Provided passage START

Adjoint Systems for Optimal Control from Pontryagin to Wikipedia

Exemplified by the Single Pendulum

While it seems common knowledge how to formulate necessary optimality conditions backed by the famous Pontryagin’s Maximum Principle, the direct derivation from the very general original formulations is not obvious. Sometimes, authors like me1 provide some plausibility like obviously this term has to vanish, refer to other sources that miss the derivation too, or attach the complete book by Pontryagin to a specific formula2.

Provided passage END

Work order 1: According to the passage on adjoint systems for optimal control, which principle backs the necessary optimality conditions?

Supplied material START

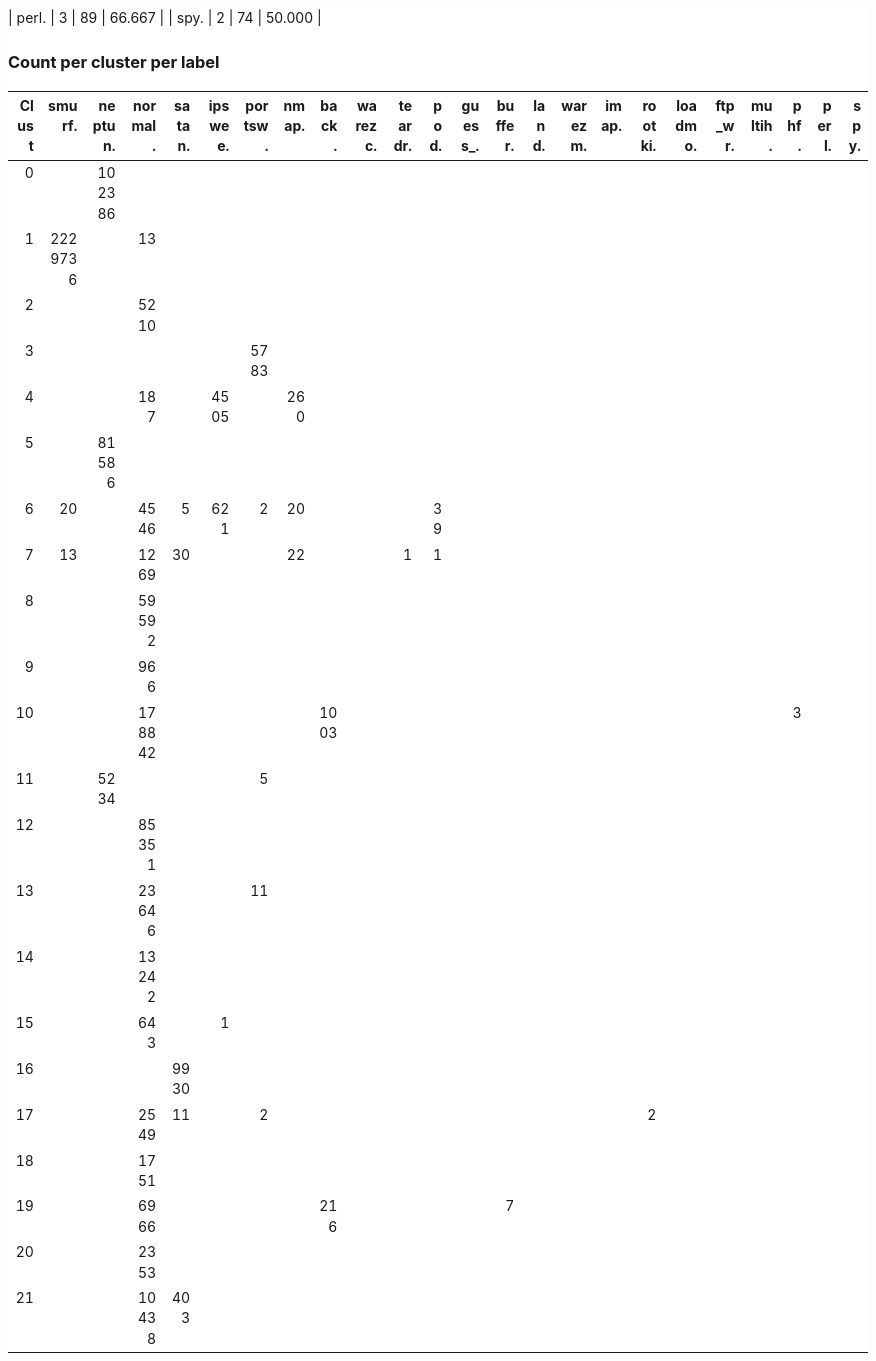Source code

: | perl.                |         3 |    89 |  66.667 |
| spy.                 |         2 |    74 |  50.000 |


### Count per cluster per label

| Clust | smurf.  | neptun. | normal. | satan.  | ipswee. | portsw. | nmap.   | back.   | warezc. | teardr. | pod.    | guess_. | buffer. | land.   | warezm. | imap.   | rootki. | loadmo. | ftp_wr. | multih. | phf.    | perl.   | spy.    |
| ----: | ------: | ------: | ------: | ------: | ------: | ------: | ------: | ------: | ------: | ------: | ------: | ------: | ------: | ------: | ------: | ------: | ------: | ------: | ------: | ------: | ------: | ------: | ------: |
|     0 |         |  102386 |         |         |         |         |         |         |         |         |         |         |         |         |         |         |         |         |         |         |         |         |         |
|     1 | 2229736 |         |      13 |         |         |         |         |         |         |         |         |         |         |         |         |         |         |         |         |         |         |         |         |
|     2 |         |         |    5210 |         |         |         |         |         |         |         |         |         |         |         |         |         |         |         |         |         |         |         |         |
|     3 |         |         |         |         |         |    5783 |         |         |         |         |         |         |         |         |         |         |         |         |         |         |         |         |         |
|     4 |         |         |     187 |         |    4505 |         |     260 |         |         |         |         |         |         |         |         |         |         |         |         |         |         |         |         |
|     5 |         |   81586 |         |         |         |         |         |         |         |         |         |         |         |         |         |         |         |         |         |         |         |         |         |
|     6 |      20 |         |    4546 |       5 |     621 |       2 |      20 |         |         |         |      39 |         |         |         |         |         |         |         |         |         |         |         |         |
|     7 |      13 |         |    1269 |      30 |         |         |      22 |         |         |       1 |       1 |         |         |         |         |         |         |         |         |         |         |         |         |
|     8 |         |         |   59592 |         |         |         |         |         |         |         |         |         |         |         |         |         |         |         |         |         |         |         |         |
|     9 |         |         |     966 |         |         |         |         |         |         |         |         |         |         |         |         |         |         |         |         |         |         |         |         |
|    10 |         |         |  178842 |         |         |         |         |    1003 |         |         |         |         |         |         |         |         |         |         |         |         |       3 |         |         |
|    11 |         |    5234 |         |         |         |       5 |         |         |         |         |         |         |         |         |         |         |         |         |         |         |         |         |         |
|    12 |         |         |   85351 |         |         |         |         |         |         |         |         |         |         |         |         |         |         |         |         |         |         |         |         |
|    13 |         |         |   23646 |         |         |      11 |         |         |         |         |         |         |         |         |         |         |         |         |         |         |         |         |         |
|    14 |         |         |   13242 |         |         |         |         |         |         |         |         |         |         |         |         |         |         |         |         |         |         |         |         |
|    15 |         |         |     643 |         |       1 |         |         |         |         |         |         |         |         |         |         |         |         |         |         |         |         |         |         |
|    16 |         |         |         |    9930 |         |         |         |         |         |         |         |         |         |         |         |         |         |         |         |         |         |         |         |
|    17 |         |         |    2549 |      11 |         |       2 |         |         |         |         |         |         |         |         |         |         |       2 |         |         |         |         |         |         |
|    18 |         |         |    1751 |         |         |         |         |         |         |         |         |         |         |         |         |         |         |         |         |         |         |         |         |
|    19 |         |         |    6966 |         |         |         |         |     216 |         |         |         |         |       7 |         |         |         |         |         |         |         |         |         |         |
|    20 |         |         |    2353 |         |         |         |         |         |         |         |         |         |         |         |         |         |         |         |         |         |         |         |         |
|    21 |         |         |   10438 |     403 |         |         |         |         |         |         |         |         |         |         |         |         |         |         |         |         |         |         |         |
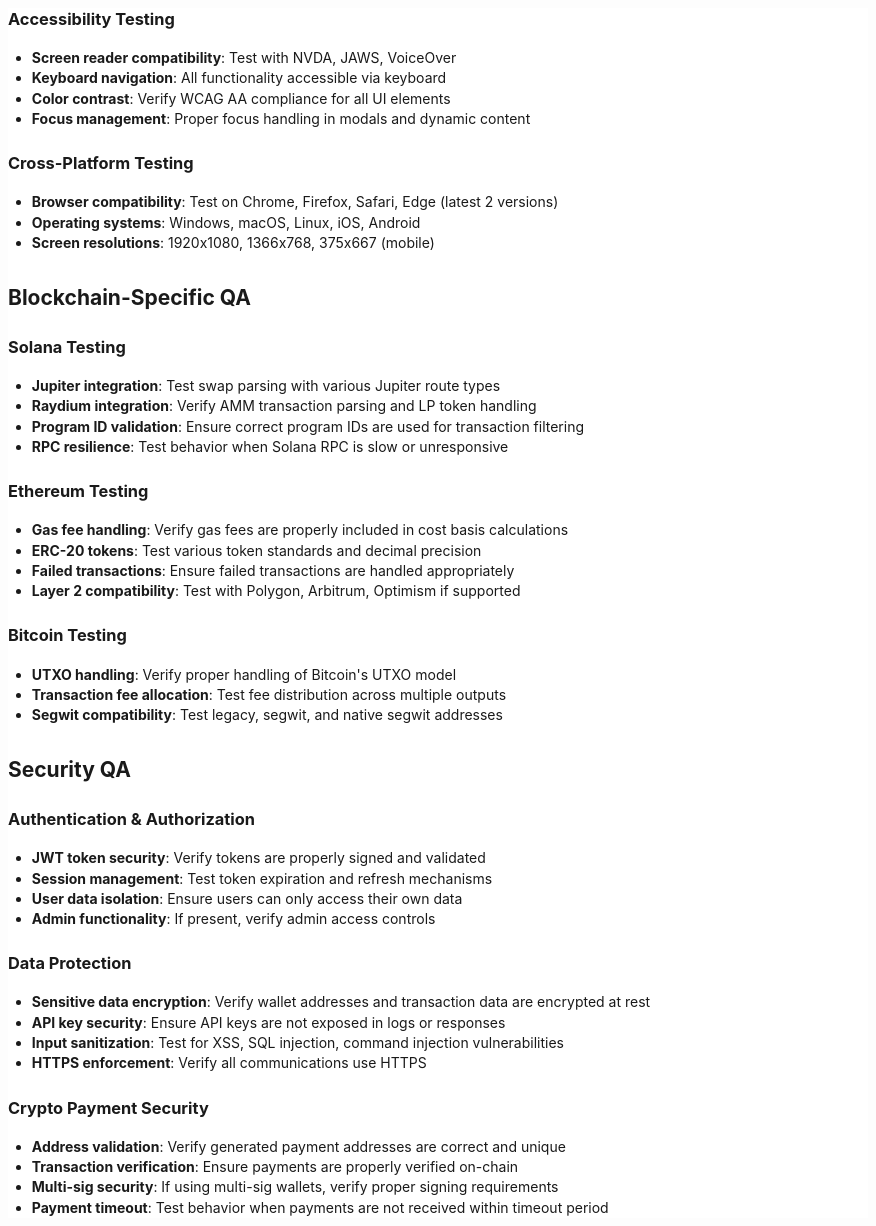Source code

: ### Accessibility Testing
- **Screen reader compatibility**: Test with NVDA, JAWS, VoiceOver
- **Keyboard navigation**: All functionality accessible via keyboard
- **Color contrast**: Verify WCAG AA compliance for all UI elements
- **Focus management**: Proper focus handling in modals and dynamic content

### Cross-Platform Testing
- **Browser compatibility**: Test on Chrome, Firefox, Safari, Edge (latest 2 versions)
- **Operating systems**: Windows, macOS, Linux, iOS, Android
- **Screen resolutions**: 1920x1080, 1366x768, 375x667 (mobile)

## Blockchain-Specific QA

### Solana Testing
- **Jupiter integration**: Test swap parsing with various Jupiter route types
- **Raydium integration**: Verify AMM transaction parsing and LP token handling
- **Program ID validation**: Ensure correct program IDs are used for transaction filtering
- **RPC resilience**: Test behavior when Solana RPC is slow or unresponsive

### Ethereum Testing
- **Gas fee handling**: Verify gas fees are properly included in cost basis calculations
- **ERC-20 tokens**: Test various token standards and decimal precision
- **Failed transactions**: Ensure failed transactions are handled appropriately
- **Layer 2 compatibility**: Test with Polygon, Arbitrum, Optimism if supported

### Bitcoin Testing
- **UTXO handling**: Verify proper handling of Bitcoin's UTXO model
- **Transaction fee allocation**: Test fee distribution across multiple outputs
- **Segwit compatibility**: Test legacy, segwit, and native segwit addresses

## Security QA

### Authentication & Authorization
- **JWT token security**: Verify tokens are properly signed and validated
- **Session management**: Test token expiration and refresh mechanisms
- **User data isolation**: Ensure users can only access their own data
- **Admin functionality**: If present, verify admin access controls

### Data Protection
- **Sensitive data encryption**: Verify wallet addresses and transaction data are encrypted at rest
- **API key security**: Ensure API keys are not exposed in logs or responses
- **Input sanitization**: Test for XSS, SQL injection, command injection vulnerabilities
- **HTTPS enforcement**: Verify all communications use HTTPS

### Crypto Payment Security
- **Address validation**: Verify generated payment addresses are correct and unique
- **Transaction verification**: Ensure payments are properly verified on-chain
- **Multi-sig security**: If using multi-sig wallets, verify proper signing requirements
- **Payment timeout**: Test behavior when payments are not received within timeout period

Supplied material END

Work order 2: From the rows, print the lines starting at the line that contains "### Cross-Platform Testing" and ending after the line that contains "## Blockchain-Specific QA".

Response box 1: Pontryagin’s Maximum Principle

Response box 2:
### Cross-Platform Testing
- **Browser compatibility**: Test on Chrome, Firefox, Safari, Edge (latest 2 versions)
- **Operating systems**: Windows, macOS, Linux, iOS, Android
- **Screen resolutions**: 1920x1080, 1366x768, 375x667 (mobile)

## Blockchain-Specific QA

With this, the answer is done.